College of Engineering
The Integrated Learning Factory (ILF) provides a unique learning setting combining hands-on experience with analytical skills needed in the design and implementation of industrial products and processing. At the factory, students focus on team-oriented, experiential problem-solving and open-ended design.
The use of the ILF will be greatly expanded and new equipment will be purchased to meet the needs of additional courses, and to allow the upgrading of existing courses (including ENGR 100 and ME 295). Funds will also be used to develop modules for the capstone design sequence.
Professor and Acting Chair
|Date Funded:||September 1998|
The Integrated Learning Factory (ILF) exists as one part of a pilot program in design manufacturing engineering. The focus of the laboratory is to promote the mastery of engineering design skills via experiential learning. To accomplish this, engineering design experience is integrated into each level of the curriculum as the student progresses towards an undergraduate degree.

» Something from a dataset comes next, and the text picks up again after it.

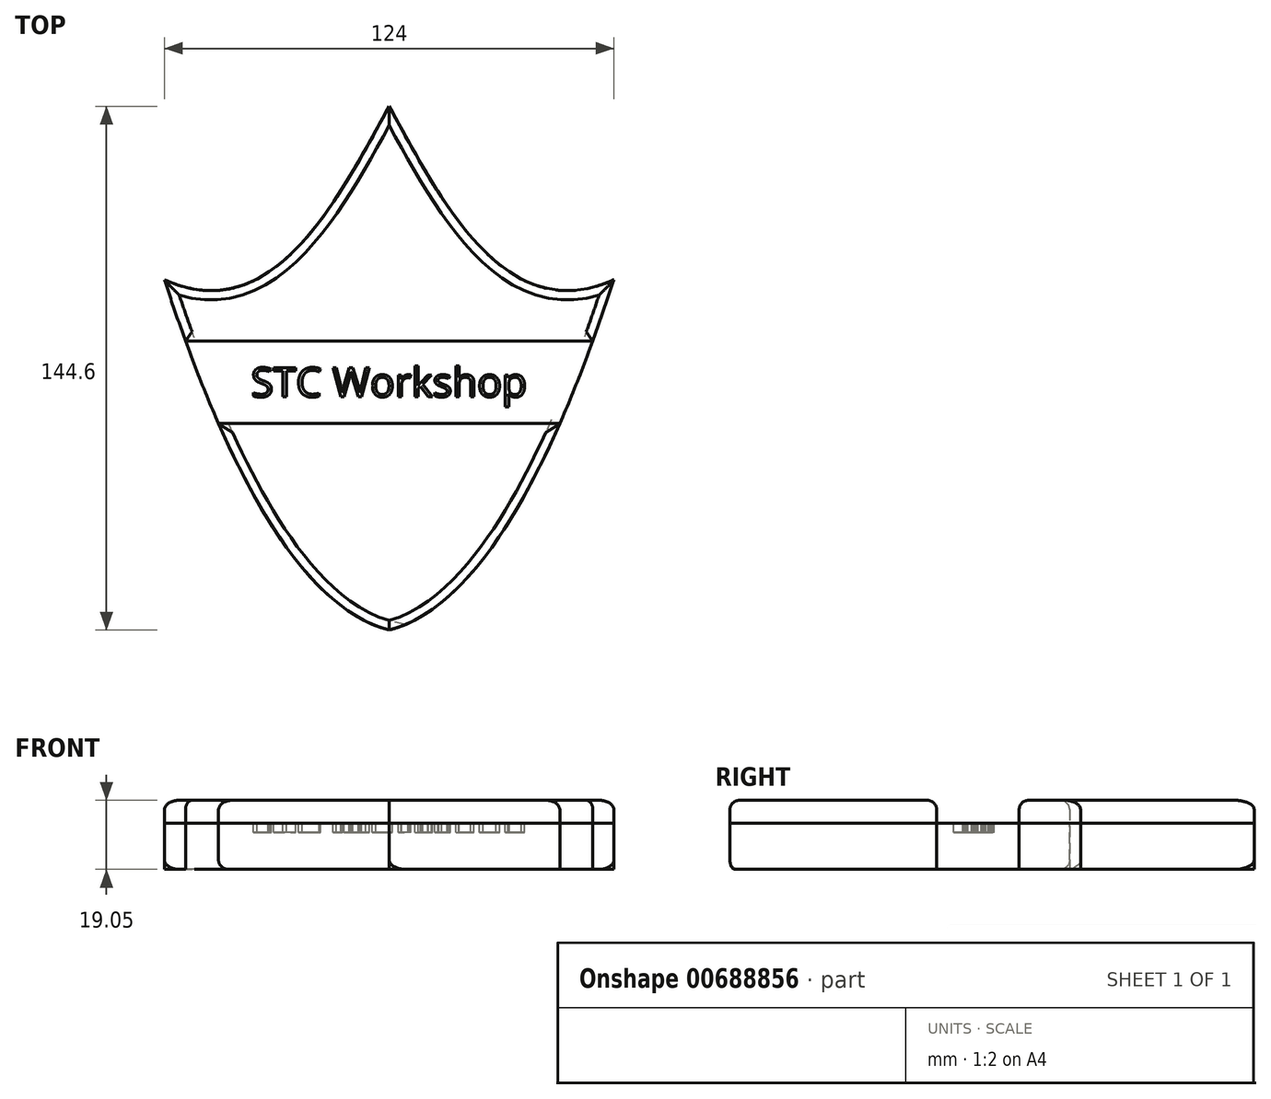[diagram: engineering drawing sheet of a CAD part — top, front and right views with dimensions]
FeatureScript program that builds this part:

In engineering practice, the cumulation of the design process is product realization. The goal of the ILF activity is to teach engineering design through the medium of product realization. As such, the ILF attempts to recreate all of the major processes that occur in design studios and on the factory floor. By learning each of the steps required to achieve a successful product design in a structured, realistic environment, the student is ultimately able to successfully step into the world of the practicing engineer.
"Tools" resources are being used to move the laboratory to the next level. This is through the development of interdisciplinary projects that combine expertise from several departments, specific curriculum revisions aimed at introducing experiential learning into existing and new courses, developing outreach to industry to obtain guidance for the laboratory and sponsored projects, and use of the laboratory as a research tool in the development of new learning methodologies.
Through the establishment of an Oversight Committee that spans the College of Engineering, a number of projects requiring cross-disciplinary expertise have been identified. These are being implemented within available space in the ILF. A "clearing house" is being established to facilitate the matching of project technical needs with students seeking projects.
The most significant curriculum revision involves ENGR 100, the first-year introduction to design course. The principal goals of this revision are to: develop consistency from quarter-to-quarter, increase the intellectual challenge, and show a relation between design and science/math fundamentals. "Tools" has aided one part of this transformation. The first goal has been reached by adopting a new organizational structure that centralizes curriculum decisions. The latter two goals have been realized by developing detailed, multi-component projects that require the application both fundamental theory and quantitative engineering analysis. These modifications have already met with strong signs of approval on the part of the students. Numerical class ratings have improved significantly, and written comments reflect the challenge of the course and its value to the students. Also, in the last two quarters demand has exceeded available space, and enrollment is running generally 50% ahead of a year ago.
The ILF Oversight Committee is working on three focus areas for industrial affiliation. These are (1) institutionalizing the soliciting, setup, and execution of industrially-sponsored projects, (2) the development of mechanisms for industrial input into ILF strategy, and (3) the use of industry as a resource for the support of the ILF.
The theme common to all ILF activities is experiential learning. As such, the ILF should be at the forefront in facilitating academic research on learning methodologies and outcome assessment. A collaboration with the newly established Center for Engineering Education Learning and Teaching (CELT) have already begun regarding some laboratory activities, particularly with respect to ENGR 100. The results of these activities have already led to changes in ENGR 100 curriculum.